Now that you’re familiar with the science, Shah recommends feeding your gut bacteria by increasing your vegetable intake to six to eight servings a day: “If you can get six to eight servings of [vegetables] in your daily life, that means two servings at every meal at least, you are going to experience enormous benefits in your gut health,” she notes. 

As for which vegetables to focus on? Prebiotic-rich foods like onion, garlic, asparagus, and jicama are gut-supporting superstars, as are cruciferous vegetables like broccoli, cauliflower, Brussels sprouts, and cabbage. “And then you have amazing root vegetables, like sweet potato and yams,” she adds. Try incorporating at least two of these veggies at every meal (yes, including breakfast), and you may notice a difference in energy. 

2. Try circadian fasting. 

On the subject of food, Shah says when you eat is just as important as the food you put on your plate. She’s a fan of intermittent fasting but with a twist: “Doing intermittent fasting in the circadian style is the correct biological way of doing intermittent fasting,” she says. 

How does this relate to energy? Well, your body follows a circadian rhythm every single day, with your hormones sending messages to your brain when it’s time for sleep. “The hormone melatonin, for example, binds to your brain to tell it to get sleepy,” says Shah. But “it also binds to the pancreas and tells the pancreas to shut off insulin production and pancreatic enzyme production.” 

So when you eat late at night, your pancreas might not digest the food as well, as it was prepared for recovery mode. “It’s like someone woke you up in a deep sleep and asked you a really difficult math problem,” says Shah. “You are going to make mistakes, and you’re not going to perform well on that math test.” 

That’s why circadian fasting, she notes, may be a better way to approach intermittent fasting. With intermittent fasting, you can choose any time-restricted eating window you want; with circadian fasting, you eat with the rise and fall of the sun.

“Look at how we were evolutionarily built,” says Shah. “We didn’t have refrigerators and microwaves. We would end our meals shortly after sundown, and we wouldn’t eat first thing in the morning. There was no cereal right there when you woke up, right? You would wake up, get your food, and it may be a little bit delayed. So physiologically and evolutionarily speaking, circadian fasting fits our bodies by biology.” 

3. Incorporate NEAT movement. 

Another reason you might have low energy: “We don’t get enough movement in the day,” says Shah.
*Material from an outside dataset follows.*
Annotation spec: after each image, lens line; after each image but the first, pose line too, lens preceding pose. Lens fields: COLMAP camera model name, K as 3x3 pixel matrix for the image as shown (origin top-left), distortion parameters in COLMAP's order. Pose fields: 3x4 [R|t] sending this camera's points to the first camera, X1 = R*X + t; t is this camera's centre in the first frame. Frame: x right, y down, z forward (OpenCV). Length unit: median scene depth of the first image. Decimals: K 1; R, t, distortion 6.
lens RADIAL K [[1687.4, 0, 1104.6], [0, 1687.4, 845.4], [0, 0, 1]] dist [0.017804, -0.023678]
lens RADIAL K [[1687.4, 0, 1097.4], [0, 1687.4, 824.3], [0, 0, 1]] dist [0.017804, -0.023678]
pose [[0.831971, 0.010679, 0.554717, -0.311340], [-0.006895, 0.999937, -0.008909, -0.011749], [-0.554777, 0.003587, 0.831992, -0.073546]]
But she doesn’t mean you should go heavy on the HIIT workouts: “I’m talking about NEAT movement, non-exercise activity thermogenesis.” Definition: Energy expended during “non-exercise”–related activities, like walking up stairs, carrying groceries, and the like.

Essentially, Shah wants you to focus on movement all day long—not only during a formal workout. “The longest-living people in the world in the Blue Zones, they’re not doing what we in the Western world would consider ‘exercise.’ But they’re not sitting in a chair for eight hours a day—they’re moving around; they’re taking the stairs’ they’re walking to their friend’s place.” 

The link between exercise and energy levels is well documented, but Shah says that simple NEAT movements can help you reap similar benefits—in fact, research has shown that the number of calories NEAT burns ranges from about 15% to as much as 50% or more of your daily energy expenditure.

Consider taking your work calls while walking outside, or stand up and stretch every hour—it might make all the difference. (Find other ways to incorporate NEAT movement here.) 

The takeaway. 

If you’re facing chronic fatigue and low energy, try Shah’s long-term tips to get your energy levels back up to speed. Her go-to’s have benefits way beyond energy, anyway, and you might not even need that third cup of coffee to keep you on track.